As we approach the end of the fourth year of the current presidential administration, it is impossible to ignore the enormity of what has been accomplished, but also what remains to be done in order to ensure a peaceful, honest, democratic, fair, and prosperous country, where prosperity is understood not as a harmonious choreography of macroeconomic indicators, but as living conditions that produce across-the-board satisfaction.

The 4T set out to build such a country in a market economy severely distorted by corruption, under the rules of one of the most dishonest liberal democracies and with a fully dysfunctional justice system. Against all odds -that is, despite national and international media bombardment, judicial and legislative blockades, and civil activism by obscure corporate interests-, the government of Andrés Manuel López Obrador has managed to radically reorient economic policy. To the point that today, the priority in public spending is no longer the enrichment of a few -that original modality of accumulation called corruption-, but the generation of wellbeing for the majorities, not only as a premise of social justice, but also as a measure of elemental lucidity to strengthen the internal market and provide consumers to industry, commerce, and services.

Corruption has not been eradicated, as it is not in any nation, but it has been severely reduced with a double beneficial effect. On the one hand, billions of pesos have been freed for public spending and, on the other hand, precedents and lessons have been set to weaken what was an automatic temptation on the part of many public servants: to steal.

The country continues to suffer from an electoral system immersed in frivolity, technocracy, and the openly contentious, abusive, and arbitrary nature of its main officials. Elections continue to be grotesquely expensive and the party system is still fertile ground for corruption, the pursuit of profit, and the use of power for personal gain. In these years, the population has become increasingly certain that, if there is a dictatorial element in political life, it is to be found in the National Electoral Institute and the Federal Electoral Tribunal. And, most importantly, the government has provided a great boost to participatory democracy, to forms of popular power, and to the conviction that legitimate power comes from the people.

In terms of public security, the peace and security strategy implemented has yielded results inversely symmetrical to those of Felipe Calderón’s war against crime. While the latter boosted criminal violence and decomposition year after year, the former has been reducing crime rates slowly -exasperatingly slowly- but steadily.

From what has been achieved so far during the president’s six-year term in office, it is possible to delineate what remains to be done in its final three years: persevere in the fight against corruption, impunity and waste, expand rights and freedoms, extend social programs, complete regional development projects, maintain the recovered sovereignty, and deepen the very complex tasks of building peace and eradicating violence.

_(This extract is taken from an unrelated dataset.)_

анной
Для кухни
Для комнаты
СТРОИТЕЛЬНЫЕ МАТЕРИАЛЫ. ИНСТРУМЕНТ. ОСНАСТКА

There may not be time or favorable circumstances to undertake a profound reform of the judicial system, to achieve a radical change in the legal and institutional framework of the electoral system, or to promote an energy transition that is exemplary in the world. But the foundations for this have already been laid.

Moreover, what has been done is irreversible. If the next President aspires to have governability and even viability, he or she will have to keep on course and maintain the spirit of the 4T. This will imply continuing with the fundamental guidelines established by the current administration and basing itself on them to present a vision of the Mexico of 2030. In short, the new administration will have to maintain a peaceful, honest, democratic, fair, and prosperous country as its guiding star and perspective.